Concretemos con un ejemplo: se observan los objetos que hay sobre una mesa durante un minuto y después se procura repetir el nombre de los mismos. Pocos podrán enumerarlos si no están ordenados. Ahora fijemos la atención en la mesa después de ordenar los objetos durante medio minuto, y pasado ese lapso, si hubo verdadera concentración, podremos enumerar sin equivocarnos los objetos distribuidos sobre la mesa. En ambos casos se trata de los mismos objetos. En el primer ejemplo se encuentran en completo desorden un cenicero al lado de una escuadra, un cigarrillo junto a un lápiz, dos botellas sobre un periódico, etc. En el segundo ejemplo la mesa presenta otro aspecto: está dividida en cuatro secciones, y en cada sección un grupo de objetos afines entre ellos. El tiempo necesario para retener esta imagen será justamente la mitad que en el caso anterior, y, con seguridad, la memoria se comportará admirablemente. Ensayemos este ejercicio con los muebles de nuestro cuarto, los libros de una estantería, una serie de fotografías, y veremos cuan importante es sistematizar el orden.

En el orden reside la base de toda educación de la memoria, y por ello debemos acostumbrar nuestra mente al orden, hábito que también será útil para cualquier circunstancia de la vida. Acostumbrados a clasificar percepciones y recuerdos, cualquier medio bastará para desarrollar una buena memoria.

El Plaza Hotel de Nueva York goza de merecida reputación por el ambiente de cordialidad que de inmediato rodea a todo huésped. ¿Cómo ocurre eso? Muy sencillamente. La sensación de sentirnos extraños cohíbe. Cuando llaman por teléfono al señor del cuarto 315, cuando varias veces al día el portero nos interroga sin reconocernos, nuestra personalidad se siente disminuida. Ningún lazo de simpatía nos une con esas gentes, y las mejores comodidades del hotel no impiden que lo cambiemos por otro más modesto pero más acogedor. Así lo comprendieron los directores del Plaza Hotel de Nueva York. A la hora de haber llegado, todos los empleados conocen al huésped: ¿A qué piso va, señor Gutiérrez?, pregunta el ascensorista; ;Señor Gutiérrez, el té está servido!, dice la mucama; Buenos días, señor Gutiérrez, exclama el portero. Todos, desde el gerente al mozo, saben que usted se llama Gutiérrez. No es el señor del cuarto 315, no es un extraño que deambula por pasillos y salas; es -gracias al mágico puente de simpatía que tiende su nombre- un amigo entre amigos. No pensará cambiar de hotel, y siempre que vuelva a la ciudad de Nueva York se albergará en el Plaza Hotel.

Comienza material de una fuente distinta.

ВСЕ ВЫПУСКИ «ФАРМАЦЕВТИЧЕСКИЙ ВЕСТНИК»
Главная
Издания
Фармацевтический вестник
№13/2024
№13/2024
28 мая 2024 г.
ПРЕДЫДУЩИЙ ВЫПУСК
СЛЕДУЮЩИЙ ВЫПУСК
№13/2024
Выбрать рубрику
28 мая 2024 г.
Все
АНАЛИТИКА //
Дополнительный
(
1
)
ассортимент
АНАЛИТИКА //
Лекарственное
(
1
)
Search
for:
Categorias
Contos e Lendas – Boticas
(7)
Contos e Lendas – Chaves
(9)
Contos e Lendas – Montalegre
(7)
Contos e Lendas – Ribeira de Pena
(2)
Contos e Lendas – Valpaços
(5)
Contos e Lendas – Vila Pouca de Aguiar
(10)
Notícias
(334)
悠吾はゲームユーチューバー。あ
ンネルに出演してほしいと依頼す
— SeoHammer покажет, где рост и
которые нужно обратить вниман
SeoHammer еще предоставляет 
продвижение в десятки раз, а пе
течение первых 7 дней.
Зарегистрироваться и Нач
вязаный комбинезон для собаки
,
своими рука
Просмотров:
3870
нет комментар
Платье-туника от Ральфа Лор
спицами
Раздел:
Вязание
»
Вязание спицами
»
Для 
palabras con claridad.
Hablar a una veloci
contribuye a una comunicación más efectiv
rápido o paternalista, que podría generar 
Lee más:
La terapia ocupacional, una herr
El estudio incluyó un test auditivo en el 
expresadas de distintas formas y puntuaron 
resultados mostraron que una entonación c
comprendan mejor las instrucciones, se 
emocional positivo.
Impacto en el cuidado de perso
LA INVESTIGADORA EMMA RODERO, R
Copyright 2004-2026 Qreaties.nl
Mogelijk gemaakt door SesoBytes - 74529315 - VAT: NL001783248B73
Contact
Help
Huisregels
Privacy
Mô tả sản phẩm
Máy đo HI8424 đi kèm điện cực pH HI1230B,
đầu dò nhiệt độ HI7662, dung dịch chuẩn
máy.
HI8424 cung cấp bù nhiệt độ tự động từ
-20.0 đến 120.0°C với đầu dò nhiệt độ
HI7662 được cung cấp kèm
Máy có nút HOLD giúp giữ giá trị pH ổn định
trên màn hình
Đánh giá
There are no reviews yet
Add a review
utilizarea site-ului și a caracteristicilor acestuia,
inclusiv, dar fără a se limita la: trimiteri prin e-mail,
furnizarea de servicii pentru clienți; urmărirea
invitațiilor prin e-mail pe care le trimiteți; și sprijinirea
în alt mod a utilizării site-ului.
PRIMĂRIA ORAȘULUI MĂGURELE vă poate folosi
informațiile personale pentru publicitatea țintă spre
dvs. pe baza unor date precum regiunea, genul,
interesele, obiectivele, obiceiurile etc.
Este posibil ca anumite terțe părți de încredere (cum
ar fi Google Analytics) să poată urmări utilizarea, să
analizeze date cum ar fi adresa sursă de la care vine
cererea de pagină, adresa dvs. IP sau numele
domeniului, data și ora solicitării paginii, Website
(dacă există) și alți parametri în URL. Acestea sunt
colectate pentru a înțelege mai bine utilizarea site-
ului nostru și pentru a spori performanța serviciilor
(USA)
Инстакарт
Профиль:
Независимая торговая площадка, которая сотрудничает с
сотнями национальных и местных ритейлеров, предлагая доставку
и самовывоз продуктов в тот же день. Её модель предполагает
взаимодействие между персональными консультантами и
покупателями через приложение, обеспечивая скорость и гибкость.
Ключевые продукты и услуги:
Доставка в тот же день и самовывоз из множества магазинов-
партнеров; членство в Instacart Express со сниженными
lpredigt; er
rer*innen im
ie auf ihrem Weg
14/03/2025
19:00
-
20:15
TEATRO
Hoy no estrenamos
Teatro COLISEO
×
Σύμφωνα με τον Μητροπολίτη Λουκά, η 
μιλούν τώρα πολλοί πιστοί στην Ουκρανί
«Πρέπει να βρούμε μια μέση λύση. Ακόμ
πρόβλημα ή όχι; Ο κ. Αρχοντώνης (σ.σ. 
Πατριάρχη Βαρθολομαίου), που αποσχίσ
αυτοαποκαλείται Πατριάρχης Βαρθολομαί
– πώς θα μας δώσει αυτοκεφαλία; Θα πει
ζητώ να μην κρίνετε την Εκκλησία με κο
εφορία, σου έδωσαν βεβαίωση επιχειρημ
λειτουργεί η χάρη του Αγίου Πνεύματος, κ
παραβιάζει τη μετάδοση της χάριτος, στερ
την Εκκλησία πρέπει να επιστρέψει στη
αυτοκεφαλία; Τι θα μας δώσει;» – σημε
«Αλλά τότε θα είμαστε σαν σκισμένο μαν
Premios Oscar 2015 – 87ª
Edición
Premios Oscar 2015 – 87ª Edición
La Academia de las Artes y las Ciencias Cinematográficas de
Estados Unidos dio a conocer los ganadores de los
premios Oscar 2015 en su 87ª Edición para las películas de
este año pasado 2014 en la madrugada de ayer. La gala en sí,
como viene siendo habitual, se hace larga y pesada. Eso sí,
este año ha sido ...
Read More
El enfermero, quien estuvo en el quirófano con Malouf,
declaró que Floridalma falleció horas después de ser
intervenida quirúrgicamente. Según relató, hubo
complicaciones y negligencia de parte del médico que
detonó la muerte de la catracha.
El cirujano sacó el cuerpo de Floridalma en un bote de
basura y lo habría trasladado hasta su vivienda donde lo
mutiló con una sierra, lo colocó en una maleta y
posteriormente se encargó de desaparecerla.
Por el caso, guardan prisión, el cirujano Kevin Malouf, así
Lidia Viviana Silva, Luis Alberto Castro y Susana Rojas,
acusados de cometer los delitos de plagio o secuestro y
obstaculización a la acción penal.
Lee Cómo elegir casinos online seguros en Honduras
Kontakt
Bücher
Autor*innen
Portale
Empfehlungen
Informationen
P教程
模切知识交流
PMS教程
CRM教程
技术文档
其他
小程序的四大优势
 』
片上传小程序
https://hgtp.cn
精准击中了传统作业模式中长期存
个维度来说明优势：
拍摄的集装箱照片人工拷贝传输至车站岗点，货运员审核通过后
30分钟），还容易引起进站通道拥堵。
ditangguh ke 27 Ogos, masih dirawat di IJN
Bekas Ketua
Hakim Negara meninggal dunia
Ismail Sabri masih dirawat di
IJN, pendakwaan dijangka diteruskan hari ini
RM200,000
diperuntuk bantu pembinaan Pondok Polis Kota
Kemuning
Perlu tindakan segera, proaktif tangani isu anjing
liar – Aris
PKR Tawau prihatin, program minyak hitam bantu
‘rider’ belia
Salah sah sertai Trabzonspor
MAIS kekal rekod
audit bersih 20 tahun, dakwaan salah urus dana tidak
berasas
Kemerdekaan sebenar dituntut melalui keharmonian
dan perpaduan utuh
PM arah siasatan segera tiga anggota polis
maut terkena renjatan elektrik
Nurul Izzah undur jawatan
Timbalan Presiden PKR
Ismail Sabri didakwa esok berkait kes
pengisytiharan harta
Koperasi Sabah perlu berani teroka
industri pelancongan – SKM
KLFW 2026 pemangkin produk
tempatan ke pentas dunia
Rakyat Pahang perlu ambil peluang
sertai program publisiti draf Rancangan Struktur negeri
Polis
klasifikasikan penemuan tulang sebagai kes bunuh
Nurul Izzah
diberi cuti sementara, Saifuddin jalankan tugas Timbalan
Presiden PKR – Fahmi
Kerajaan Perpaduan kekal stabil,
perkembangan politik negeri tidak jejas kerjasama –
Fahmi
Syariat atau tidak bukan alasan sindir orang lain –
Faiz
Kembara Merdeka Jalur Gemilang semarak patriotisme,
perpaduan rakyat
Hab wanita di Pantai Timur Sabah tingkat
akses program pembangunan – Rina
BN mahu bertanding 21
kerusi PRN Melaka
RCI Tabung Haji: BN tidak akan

Sabemos que Temístocles reconocía a los 21.000 ciudadanos de Atenas a primera vista y por su nombre; Napoleón repetía las hazañas de cualquiera de sus mejores soldados. Temístocles y Napoleón son casos excepcionales, pero todos debemos tener buena memoria de rostros y nombres: el político que espera el voto de sus conciudadanos, el comerciante que debe guiar a su cliente en la elección de la mercadería, el médico ante quien desfilan centenares de pacientes, el portero que debe satisfacer pedidos de los locatarios. Estas experiencias de la vida diaria nos hacen comprender que la habilidad para reconocer a una persona se apoya en tres requisitos, todos de igual importancia, pero uno de los cuales -el último- es más difícil de poseer en la mayoría de los casos:

1 - La facultad de recordar un rostro.
2 - La facultad de recordar un nombre.
3 - La facultad adecuada para ligar un nombre con un rostro.

Afortunadamente, casi siempre poseemos una o dos de estas facultades, y, aun careciendo de las tres, la voluntad puesta al servicio de la ejercitación ayuda a su desarrollo.

Ejemplos más comunes y muy útiles son aquellos de disponer cosas que siempre resulta difícil recordar, como los días que tienen los meses del año, en forma de versos, cuya rima y cadencia nos lleva a recordarlos. Un ejemplo es la conocida estrofa:

Treinta días trae noviembre, con abril, junio y setiembre; veintiocho tiene uno y los demás treinta y uno.